Continuing the Captured Tracks spotlight, Michael Stasiak of Widowspeak shares some of his vinyl memories. Check out some of the dreamy indie tracks from their debut self-titled album, just released in August.
I bought my first records from vendors at the Star-Lite Drive-In movie theater swap meet. The Star-Lite used to project horror movie double features onto a giant white screen that dwarfed the adjacent B&I Marketplace, an indoor shopping center whose main attraction for twenty-seven years was Ivan, a captive and forlorn silverback gorilla.
Widowspeak | Nightcrawlers
Upon the arrival of multiplexes and the death of drive-ins, the owners turned the Star-Lite into a weekend flea market. On Saturday and Sunday mornings, in the same parking spaces where Jason and Freddy had once stalked across windshields, guys with pickup trucks and panel vans unloaded decades worth of stuff. The stuff was theirs, or it was stolen, or scrounged from estate sales and dead persons’ storage units. Velvet portraits of Elvis, grandfather clocks, baseball cards, samurai swords, guns, knives, guitars, lawnmowers, gorgeous porcelain dolls and grungy Cabbage Patch kids, assorted hubcaps, video games… and thousands upon thousands of records.

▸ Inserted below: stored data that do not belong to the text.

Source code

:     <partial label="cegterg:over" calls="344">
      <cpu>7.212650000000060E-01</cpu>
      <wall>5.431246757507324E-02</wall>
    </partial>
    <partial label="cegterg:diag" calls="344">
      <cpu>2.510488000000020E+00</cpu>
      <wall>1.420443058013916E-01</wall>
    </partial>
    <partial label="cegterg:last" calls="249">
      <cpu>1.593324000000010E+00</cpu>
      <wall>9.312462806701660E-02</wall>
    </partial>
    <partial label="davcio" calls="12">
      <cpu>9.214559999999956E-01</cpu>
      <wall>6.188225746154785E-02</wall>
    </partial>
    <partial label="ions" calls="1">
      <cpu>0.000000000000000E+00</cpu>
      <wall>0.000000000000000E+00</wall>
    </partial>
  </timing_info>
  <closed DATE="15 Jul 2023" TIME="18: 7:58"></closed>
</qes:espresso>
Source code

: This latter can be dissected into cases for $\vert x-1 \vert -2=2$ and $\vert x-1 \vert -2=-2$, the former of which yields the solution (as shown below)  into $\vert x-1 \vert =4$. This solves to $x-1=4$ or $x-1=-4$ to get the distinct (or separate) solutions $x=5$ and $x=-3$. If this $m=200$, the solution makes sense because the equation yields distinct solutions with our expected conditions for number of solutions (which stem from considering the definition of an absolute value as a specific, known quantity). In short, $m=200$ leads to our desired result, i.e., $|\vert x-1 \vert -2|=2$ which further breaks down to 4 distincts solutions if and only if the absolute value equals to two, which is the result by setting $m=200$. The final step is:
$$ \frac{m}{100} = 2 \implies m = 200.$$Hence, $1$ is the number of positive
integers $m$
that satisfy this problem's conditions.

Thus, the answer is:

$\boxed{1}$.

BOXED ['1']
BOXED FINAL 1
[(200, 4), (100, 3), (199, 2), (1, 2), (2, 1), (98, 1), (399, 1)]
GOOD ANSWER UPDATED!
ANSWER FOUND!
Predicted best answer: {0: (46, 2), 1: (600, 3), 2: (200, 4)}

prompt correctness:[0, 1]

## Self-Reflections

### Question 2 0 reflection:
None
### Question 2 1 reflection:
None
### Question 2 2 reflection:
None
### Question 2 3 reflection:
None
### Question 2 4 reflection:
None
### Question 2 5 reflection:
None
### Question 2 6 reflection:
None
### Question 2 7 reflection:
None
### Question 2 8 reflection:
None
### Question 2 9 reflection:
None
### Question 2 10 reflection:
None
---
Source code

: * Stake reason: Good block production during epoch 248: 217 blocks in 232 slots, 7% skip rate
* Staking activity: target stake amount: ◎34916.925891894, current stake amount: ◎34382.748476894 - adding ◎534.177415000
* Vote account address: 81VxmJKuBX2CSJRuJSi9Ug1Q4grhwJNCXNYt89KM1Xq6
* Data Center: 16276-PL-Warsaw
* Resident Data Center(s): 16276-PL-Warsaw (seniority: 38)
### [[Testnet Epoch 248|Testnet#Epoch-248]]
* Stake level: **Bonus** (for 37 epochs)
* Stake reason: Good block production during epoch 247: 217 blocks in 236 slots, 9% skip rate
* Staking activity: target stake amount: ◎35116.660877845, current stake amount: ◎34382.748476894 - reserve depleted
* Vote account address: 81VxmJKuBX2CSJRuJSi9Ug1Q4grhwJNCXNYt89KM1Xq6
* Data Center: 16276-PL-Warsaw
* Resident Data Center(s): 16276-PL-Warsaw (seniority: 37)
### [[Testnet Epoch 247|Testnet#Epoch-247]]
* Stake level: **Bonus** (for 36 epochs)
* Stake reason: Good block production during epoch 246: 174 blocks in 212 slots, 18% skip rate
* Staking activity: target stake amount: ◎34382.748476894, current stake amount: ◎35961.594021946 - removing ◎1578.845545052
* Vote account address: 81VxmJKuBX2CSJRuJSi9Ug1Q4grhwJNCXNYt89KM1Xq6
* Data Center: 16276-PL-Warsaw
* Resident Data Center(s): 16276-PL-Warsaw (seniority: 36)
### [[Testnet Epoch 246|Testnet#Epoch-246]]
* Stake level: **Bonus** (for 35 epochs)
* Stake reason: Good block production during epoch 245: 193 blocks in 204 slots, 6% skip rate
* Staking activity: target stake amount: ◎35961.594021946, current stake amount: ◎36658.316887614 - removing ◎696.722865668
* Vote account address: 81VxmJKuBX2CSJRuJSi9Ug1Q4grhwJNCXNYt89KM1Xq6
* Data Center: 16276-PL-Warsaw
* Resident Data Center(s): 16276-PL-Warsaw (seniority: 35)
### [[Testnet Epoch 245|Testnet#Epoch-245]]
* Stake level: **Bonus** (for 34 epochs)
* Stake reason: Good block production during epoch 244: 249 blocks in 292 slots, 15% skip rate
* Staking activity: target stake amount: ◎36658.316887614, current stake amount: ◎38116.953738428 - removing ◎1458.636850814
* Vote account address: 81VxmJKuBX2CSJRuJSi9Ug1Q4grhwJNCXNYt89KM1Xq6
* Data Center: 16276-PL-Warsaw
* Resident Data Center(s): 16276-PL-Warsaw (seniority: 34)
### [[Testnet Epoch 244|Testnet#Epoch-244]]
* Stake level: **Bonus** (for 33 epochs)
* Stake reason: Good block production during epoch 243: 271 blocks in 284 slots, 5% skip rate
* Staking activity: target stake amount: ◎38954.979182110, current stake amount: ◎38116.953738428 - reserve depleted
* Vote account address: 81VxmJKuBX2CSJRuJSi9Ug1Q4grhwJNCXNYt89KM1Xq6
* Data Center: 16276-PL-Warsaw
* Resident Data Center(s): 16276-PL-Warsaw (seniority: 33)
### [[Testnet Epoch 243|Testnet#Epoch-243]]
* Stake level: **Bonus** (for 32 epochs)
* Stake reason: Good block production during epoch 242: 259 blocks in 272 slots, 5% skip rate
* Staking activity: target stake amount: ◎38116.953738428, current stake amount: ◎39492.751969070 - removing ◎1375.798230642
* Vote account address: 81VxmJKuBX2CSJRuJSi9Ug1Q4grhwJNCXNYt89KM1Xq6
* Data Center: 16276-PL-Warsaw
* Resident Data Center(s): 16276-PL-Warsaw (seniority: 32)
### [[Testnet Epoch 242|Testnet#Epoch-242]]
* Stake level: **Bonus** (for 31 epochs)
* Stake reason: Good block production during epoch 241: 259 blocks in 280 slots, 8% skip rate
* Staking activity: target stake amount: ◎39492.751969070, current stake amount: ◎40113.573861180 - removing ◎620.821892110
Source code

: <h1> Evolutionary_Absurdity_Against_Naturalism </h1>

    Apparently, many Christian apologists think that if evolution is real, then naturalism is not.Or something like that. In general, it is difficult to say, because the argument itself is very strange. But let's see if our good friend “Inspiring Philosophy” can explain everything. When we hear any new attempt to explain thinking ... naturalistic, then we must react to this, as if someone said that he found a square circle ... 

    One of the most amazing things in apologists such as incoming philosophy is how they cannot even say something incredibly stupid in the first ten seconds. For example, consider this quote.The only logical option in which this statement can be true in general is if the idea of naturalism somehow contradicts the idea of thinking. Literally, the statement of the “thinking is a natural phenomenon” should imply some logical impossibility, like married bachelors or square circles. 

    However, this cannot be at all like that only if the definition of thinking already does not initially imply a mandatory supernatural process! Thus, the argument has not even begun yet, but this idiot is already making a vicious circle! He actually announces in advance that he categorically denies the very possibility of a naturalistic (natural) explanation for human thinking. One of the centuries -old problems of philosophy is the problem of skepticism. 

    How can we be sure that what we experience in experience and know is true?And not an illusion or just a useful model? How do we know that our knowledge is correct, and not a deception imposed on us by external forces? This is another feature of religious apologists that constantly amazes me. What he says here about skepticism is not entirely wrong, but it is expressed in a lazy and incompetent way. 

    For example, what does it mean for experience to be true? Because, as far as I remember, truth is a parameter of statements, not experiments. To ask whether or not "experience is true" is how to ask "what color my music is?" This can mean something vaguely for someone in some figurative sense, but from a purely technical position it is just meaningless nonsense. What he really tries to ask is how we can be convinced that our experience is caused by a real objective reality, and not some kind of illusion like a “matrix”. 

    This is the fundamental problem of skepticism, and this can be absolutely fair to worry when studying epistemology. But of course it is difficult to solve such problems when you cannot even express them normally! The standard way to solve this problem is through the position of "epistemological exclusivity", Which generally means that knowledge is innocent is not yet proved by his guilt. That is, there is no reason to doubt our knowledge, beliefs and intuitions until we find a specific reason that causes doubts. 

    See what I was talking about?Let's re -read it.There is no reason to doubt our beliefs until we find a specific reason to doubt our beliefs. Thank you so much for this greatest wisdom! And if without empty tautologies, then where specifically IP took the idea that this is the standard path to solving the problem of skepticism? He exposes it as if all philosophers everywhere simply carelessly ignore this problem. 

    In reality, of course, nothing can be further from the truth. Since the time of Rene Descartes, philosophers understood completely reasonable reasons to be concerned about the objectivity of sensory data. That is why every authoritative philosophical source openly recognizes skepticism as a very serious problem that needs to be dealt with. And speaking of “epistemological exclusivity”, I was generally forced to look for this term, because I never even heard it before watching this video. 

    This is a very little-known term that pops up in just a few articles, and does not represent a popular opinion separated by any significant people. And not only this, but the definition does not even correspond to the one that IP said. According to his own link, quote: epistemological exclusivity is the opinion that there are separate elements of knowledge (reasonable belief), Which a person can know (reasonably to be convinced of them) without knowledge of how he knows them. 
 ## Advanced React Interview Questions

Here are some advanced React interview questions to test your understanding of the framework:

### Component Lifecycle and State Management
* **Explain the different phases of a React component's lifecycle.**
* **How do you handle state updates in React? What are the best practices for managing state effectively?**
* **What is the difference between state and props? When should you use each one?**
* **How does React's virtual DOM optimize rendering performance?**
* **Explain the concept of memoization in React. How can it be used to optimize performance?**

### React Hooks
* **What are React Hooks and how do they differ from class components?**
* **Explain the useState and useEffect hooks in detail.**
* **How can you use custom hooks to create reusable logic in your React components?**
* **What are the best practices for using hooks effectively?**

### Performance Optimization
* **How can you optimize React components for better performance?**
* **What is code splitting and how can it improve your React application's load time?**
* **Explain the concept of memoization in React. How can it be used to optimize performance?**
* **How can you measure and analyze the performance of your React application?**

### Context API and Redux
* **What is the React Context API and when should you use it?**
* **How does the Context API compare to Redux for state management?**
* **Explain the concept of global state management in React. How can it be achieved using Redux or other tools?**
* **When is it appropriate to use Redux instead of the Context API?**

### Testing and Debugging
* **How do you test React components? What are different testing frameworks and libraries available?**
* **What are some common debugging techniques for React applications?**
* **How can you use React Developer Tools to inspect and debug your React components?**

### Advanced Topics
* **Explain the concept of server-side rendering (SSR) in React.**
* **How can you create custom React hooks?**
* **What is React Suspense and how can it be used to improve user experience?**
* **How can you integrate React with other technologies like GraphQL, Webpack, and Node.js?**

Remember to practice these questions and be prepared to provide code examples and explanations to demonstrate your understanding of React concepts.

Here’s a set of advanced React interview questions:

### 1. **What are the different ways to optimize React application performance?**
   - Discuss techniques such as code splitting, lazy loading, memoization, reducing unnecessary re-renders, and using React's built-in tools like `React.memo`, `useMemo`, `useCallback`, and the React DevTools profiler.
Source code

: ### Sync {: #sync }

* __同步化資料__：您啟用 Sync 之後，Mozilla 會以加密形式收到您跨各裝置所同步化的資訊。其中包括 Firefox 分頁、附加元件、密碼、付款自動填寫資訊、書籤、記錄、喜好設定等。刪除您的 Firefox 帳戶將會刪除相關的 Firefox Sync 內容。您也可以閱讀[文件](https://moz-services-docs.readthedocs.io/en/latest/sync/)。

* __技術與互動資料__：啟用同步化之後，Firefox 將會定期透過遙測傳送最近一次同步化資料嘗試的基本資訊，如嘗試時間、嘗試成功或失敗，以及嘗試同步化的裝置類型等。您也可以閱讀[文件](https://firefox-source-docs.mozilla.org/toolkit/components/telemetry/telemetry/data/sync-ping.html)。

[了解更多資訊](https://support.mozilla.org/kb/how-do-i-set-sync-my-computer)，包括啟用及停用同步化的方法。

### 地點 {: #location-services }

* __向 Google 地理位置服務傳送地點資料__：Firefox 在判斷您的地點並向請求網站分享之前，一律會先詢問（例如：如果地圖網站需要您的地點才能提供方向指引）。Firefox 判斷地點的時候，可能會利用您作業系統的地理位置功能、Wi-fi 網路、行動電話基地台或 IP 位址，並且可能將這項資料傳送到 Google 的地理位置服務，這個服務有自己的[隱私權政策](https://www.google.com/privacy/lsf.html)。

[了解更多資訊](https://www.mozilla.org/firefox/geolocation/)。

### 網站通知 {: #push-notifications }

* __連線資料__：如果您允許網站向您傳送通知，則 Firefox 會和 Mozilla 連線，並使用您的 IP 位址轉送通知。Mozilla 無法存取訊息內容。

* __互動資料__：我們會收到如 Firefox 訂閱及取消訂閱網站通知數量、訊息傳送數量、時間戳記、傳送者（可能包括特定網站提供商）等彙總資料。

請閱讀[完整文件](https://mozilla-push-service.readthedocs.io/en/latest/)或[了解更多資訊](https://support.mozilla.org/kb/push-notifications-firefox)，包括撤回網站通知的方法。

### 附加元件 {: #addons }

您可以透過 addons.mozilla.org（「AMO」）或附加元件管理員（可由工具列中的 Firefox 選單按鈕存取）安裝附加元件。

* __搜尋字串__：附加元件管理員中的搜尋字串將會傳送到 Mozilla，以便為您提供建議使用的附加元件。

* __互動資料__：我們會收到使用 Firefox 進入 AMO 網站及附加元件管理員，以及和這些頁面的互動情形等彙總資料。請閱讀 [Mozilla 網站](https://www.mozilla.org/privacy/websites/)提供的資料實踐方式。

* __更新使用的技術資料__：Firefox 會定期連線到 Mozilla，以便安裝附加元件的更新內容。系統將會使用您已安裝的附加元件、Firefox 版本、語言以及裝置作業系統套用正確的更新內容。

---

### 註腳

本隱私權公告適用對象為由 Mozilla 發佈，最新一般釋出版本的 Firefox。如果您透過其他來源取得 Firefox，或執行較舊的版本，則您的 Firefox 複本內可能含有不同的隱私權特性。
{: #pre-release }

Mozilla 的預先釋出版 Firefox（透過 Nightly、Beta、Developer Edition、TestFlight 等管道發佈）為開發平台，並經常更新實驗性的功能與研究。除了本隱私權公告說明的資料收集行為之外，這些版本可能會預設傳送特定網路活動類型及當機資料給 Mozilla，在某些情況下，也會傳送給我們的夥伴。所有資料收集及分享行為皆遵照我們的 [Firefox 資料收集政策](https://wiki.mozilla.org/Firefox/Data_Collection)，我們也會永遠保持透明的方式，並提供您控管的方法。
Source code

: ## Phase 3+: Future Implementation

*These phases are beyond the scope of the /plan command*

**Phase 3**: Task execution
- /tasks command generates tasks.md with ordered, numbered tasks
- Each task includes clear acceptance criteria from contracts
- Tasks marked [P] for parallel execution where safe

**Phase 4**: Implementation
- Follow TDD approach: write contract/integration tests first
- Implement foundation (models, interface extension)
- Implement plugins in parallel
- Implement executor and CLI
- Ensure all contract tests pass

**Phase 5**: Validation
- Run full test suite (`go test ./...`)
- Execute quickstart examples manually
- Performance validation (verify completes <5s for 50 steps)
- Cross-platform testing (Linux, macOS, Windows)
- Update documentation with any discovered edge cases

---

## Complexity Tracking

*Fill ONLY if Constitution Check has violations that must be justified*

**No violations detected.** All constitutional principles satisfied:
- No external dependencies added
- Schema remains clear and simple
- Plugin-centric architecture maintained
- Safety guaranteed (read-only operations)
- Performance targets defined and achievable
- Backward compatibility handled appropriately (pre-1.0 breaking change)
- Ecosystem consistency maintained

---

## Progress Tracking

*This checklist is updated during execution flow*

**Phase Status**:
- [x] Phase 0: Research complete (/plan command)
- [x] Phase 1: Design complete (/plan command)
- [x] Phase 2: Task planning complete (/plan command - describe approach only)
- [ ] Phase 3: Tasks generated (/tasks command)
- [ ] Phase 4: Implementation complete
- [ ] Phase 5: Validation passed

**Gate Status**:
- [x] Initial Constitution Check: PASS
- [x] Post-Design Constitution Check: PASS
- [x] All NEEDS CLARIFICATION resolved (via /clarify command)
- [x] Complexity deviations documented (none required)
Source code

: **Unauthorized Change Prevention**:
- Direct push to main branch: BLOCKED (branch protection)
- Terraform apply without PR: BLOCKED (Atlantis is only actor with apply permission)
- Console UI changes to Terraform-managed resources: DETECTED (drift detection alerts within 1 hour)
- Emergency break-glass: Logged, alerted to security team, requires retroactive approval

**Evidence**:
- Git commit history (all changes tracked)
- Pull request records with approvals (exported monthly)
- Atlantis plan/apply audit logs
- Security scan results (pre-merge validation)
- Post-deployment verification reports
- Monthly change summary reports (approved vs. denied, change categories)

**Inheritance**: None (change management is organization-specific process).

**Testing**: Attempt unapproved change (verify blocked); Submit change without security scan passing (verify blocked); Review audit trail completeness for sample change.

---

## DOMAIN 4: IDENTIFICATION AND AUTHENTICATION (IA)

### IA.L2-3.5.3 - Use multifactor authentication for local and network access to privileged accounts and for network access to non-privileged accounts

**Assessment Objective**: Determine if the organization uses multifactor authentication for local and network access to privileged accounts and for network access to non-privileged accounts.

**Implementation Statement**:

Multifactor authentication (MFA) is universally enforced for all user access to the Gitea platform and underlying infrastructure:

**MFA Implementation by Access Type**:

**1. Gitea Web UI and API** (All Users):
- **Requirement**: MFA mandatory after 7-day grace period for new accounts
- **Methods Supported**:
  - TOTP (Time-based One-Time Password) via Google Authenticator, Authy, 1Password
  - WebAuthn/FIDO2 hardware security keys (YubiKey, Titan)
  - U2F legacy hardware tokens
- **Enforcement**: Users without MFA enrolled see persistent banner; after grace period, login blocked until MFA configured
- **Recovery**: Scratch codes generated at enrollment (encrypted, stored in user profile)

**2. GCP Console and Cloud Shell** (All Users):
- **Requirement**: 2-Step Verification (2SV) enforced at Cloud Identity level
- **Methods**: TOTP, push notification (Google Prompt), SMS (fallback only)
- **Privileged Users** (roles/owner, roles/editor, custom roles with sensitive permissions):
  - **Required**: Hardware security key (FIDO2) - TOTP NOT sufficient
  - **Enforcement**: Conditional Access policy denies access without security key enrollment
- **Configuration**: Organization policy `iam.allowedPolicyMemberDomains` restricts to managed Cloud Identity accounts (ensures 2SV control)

I was indiscriminate at first, only being familiar with names I heard on the oldies and classic rock radio stations. I made no distinction between In Through the Out Door (overblown, portentous, late-period) and Led Zeppelin II (ballsy and bluesy and great), or The Final Cut (pretentious) and Wish You Were Here (brilliant). The Billy Idol Dancing With Myself 12” came home with me on the same day as Something New With The Beatles and a Nevermind cassette.
Widowspeak | Gun Shy
Widowspeak | Harsh Realm
At the Star-Lite, you could hop lightly through genres and styles, the critical eye obscured and made slave to whimsy. But as I went deeper and heard and read more, I started striking deals with guys who didn’t know what they had; “I’ll buy the whole box for fifteen,” and suddenly I owned everything Frank Zappa had ever recorded, as well as a dozen Ted Nugent records that promptly met the garbage can. I became intoxicated around records, drunk on the hunt, mesmerized by gatefolds and run-on grooves.
A brand new record never feels the same to me as one that reeks of decades worth of cigarette smoke and, inexplicably, pancake batter.